◆ Task instructions ◆
[a] Summarize the cockatiel forum thread in two sentences.
[b] Continue the cockatiel forum thread from the point where it stops.

◆ Text section ◆

============================================================

# Randomly attacks me



## vipolaszi (Jan 22, 2015)

Hi I have my own hand raised cockatiel Chickenwing, as soon as she started to molt her feathers she starting to get aggressive, I knew this was normal, but shes way over that now and she randomly attacks me, ill be giving her scratches and she'll be fine, and then she'll attack me again, she also bites my face a lot which I do not like, it doesn't hurt that much but its not the type of behavior I want to put up with.
~
Also on a side note I am off of school until next year and wanted to train her up and give her more attention (ect keeping out of the cage) She is in a bigger cage outside with her younger brothers and wanted to take her inside but I don't know if that's a good idea, will she get depressed if shes on her own? 

Thanks~:wf pied:


----------



## JoJo's Mom (Oct 20, 2012)

She could be hormonal. How old is she? Take care that she isn't able to breed with her brothers, that is definitely something you don't want. Here is an article about hormonal behaviors : http://talkcockatiels.com/showthread.php?t=32330


----------



## roxy culver (May 27, 2010)

So if she's biting at you when you're scratching her, she's telling you she doesn't like whatever it is that you're doing. Birds really have no other way of saying no. 

If you don't like her biting your face, don't let her hear it.

As to being lonely, if she is spending time with you she should be fine.


----------



## Charlotte (Jun 4, 2014)

I agree with Roxy Culver - if it's that type of biting that doesn't hurt, it's just normal cockatiel behaviour I think.

People ask me if Murray bites. I say yes, if you mean she uses her beak to push me away, or tells me she doesn't want to do something. Every day, in fact! If you mean real biting that is supposed to hurt me, never.


----------



## tasheanne (Dec 31, 2014)

============================================================

◆ Supplied records ◆
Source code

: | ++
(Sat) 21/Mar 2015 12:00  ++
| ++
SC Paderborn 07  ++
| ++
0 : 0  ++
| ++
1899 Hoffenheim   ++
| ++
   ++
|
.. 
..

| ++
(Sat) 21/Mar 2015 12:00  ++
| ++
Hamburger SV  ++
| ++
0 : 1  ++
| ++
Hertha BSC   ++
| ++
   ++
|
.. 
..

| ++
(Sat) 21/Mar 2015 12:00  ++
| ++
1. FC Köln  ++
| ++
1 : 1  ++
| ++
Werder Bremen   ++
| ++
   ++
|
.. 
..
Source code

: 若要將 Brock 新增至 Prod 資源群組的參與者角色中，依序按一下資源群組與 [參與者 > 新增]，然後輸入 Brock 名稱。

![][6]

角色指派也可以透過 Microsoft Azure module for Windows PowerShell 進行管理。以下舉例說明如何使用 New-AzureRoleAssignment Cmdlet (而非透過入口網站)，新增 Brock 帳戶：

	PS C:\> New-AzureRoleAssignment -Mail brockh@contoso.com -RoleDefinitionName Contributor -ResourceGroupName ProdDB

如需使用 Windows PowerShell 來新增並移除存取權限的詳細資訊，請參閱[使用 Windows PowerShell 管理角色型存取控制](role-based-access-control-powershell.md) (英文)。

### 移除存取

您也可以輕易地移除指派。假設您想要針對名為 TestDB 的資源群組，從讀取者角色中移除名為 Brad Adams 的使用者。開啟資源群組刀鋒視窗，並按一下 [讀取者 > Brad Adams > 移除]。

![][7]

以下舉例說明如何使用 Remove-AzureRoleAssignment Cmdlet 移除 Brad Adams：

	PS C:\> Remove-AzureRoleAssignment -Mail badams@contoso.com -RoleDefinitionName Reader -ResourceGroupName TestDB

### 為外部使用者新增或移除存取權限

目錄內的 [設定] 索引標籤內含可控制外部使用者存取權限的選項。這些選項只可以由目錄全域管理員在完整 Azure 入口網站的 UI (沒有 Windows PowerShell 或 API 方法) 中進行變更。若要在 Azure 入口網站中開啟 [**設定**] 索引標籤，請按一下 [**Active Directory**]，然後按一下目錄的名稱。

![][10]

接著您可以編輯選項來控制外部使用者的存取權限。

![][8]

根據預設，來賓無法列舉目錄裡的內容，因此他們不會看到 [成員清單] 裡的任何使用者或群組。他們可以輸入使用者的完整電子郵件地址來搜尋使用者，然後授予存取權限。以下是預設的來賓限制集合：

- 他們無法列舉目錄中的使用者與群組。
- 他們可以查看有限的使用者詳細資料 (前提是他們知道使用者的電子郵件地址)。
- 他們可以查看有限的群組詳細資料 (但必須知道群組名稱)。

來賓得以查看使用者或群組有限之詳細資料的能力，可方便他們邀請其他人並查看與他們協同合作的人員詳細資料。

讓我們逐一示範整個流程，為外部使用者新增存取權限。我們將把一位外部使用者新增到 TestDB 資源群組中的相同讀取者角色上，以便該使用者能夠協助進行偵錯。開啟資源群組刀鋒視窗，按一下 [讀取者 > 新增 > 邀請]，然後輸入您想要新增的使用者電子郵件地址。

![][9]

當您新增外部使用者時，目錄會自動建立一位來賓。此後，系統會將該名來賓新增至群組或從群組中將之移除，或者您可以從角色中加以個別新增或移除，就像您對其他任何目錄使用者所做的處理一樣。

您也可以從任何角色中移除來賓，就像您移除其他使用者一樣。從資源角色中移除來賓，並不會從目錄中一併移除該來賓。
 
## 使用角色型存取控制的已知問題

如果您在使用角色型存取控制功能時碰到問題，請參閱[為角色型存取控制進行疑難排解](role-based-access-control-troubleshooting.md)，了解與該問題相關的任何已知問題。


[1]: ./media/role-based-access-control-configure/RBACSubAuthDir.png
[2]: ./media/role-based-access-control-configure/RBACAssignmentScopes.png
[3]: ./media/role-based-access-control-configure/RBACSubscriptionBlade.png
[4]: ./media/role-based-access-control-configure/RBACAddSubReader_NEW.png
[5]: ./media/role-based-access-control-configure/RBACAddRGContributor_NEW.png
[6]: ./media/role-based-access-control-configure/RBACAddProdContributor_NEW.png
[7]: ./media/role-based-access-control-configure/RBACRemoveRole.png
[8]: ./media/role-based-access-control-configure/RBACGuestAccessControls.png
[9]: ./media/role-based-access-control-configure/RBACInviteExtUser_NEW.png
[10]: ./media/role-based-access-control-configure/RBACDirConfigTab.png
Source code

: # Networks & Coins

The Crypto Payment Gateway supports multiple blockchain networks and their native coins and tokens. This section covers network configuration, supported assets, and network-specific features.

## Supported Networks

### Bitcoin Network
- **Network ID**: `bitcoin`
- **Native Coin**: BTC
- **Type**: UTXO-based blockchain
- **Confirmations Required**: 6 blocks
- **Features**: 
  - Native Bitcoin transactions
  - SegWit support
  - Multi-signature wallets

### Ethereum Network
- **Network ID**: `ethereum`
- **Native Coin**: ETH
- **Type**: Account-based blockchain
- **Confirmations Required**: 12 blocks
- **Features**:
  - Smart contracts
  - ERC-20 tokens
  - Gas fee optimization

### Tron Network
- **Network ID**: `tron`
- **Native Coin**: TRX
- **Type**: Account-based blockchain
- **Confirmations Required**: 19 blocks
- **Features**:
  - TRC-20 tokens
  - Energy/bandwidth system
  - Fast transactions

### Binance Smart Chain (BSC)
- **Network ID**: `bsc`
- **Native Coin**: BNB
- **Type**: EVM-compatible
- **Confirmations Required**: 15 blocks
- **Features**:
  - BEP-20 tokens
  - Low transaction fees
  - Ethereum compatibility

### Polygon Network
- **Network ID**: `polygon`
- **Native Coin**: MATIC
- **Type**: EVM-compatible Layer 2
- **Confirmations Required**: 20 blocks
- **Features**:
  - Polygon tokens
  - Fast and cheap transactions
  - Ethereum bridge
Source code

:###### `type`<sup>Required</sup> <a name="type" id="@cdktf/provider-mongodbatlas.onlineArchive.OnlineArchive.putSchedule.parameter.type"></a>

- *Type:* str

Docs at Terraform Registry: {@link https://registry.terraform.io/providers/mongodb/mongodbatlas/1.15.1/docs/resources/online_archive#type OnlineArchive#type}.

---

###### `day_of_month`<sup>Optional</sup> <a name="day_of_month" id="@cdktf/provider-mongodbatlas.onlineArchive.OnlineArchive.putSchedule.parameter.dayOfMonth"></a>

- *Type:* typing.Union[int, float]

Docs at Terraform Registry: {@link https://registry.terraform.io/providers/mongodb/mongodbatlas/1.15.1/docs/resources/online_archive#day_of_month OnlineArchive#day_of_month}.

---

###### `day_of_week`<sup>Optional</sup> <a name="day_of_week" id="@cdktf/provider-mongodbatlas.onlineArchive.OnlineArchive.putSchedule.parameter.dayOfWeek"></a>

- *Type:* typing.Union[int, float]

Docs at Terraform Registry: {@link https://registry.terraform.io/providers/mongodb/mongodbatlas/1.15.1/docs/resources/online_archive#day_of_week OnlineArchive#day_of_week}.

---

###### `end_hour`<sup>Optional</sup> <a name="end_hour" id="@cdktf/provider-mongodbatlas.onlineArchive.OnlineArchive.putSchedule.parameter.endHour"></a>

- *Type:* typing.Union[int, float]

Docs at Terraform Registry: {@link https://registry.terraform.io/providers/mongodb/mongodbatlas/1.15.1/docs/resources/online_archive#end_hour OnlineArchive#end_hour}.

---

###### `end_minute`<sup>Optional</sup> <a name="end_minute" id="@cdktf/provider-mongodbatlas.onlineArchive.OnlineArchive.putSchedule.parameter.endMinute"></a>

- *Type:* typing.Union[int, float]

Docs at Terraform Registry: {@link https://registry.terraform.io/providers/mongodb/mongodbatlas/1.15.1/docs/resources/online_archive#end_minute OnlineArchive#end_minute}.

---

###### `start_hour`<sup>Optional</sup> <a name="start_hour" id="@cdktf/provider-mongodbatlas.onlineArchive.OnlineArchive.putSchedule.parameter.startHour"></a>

============================================================

◆ Numbered answers ◆
[a] A poster says their hand-raised cockatiel, Chickenwing, turned aggressive while molting and now randomly attacks and bites their face, and asks whether bringing her indoors away from her younger brothers would leave her depressed. Replies suggest she could be hormonal and must be kept from breeding with her brothers, say that biting during scratches means she dislikes what is being done, and add that she should be fine alone if she spends time with her owner and that biting that doesn't hurt is normal cockatiel behavior.

[b]
Unless she breaks the skin or really hurts you, it's not reaaaaally biting. It's more like her way of telling you she doesn't like something. If you're scratching her head and she does i t then maybe she is sick of the scratches and wants you to stop or she's feeling moody or you hurt her accidentally (like maybe touching a pin feather). That kinda thing.
The only time my birds have bit me hard enough to bleed was during administering meds.


----------



## vipolaszi (Jan 22, 2015)

She is 8 months old Paula, her younger brothers are about 4-6 months old, when they become to breeding age ill split them up 

Thats the thing, she puts her head down for a scratch, I do it, and when she goes to bites me she also hisses so I know its not a play bite, make up your mind bird ****!!!


----------



## tasheanne (Dec 31, 2014)

One of my girls is very very very picky about how she likes her head scratched. If you do it wrong, you get nipped.. A lot. For example! She has to have her beak supported by a finger (so she can lean her beak on it and not have her head bobbing around whilst you scratch) and you can't touch the back of her neck, only her cheek, and if she decides it's time to scratch under her chin you better do it fast or she's gonna have a huge tantrum. Also you better not scratch in the wrong direction or your a dead man. They're temperamental! Try to find what works for your birdie


----------



## Lillyvon (Apr 12, 2015)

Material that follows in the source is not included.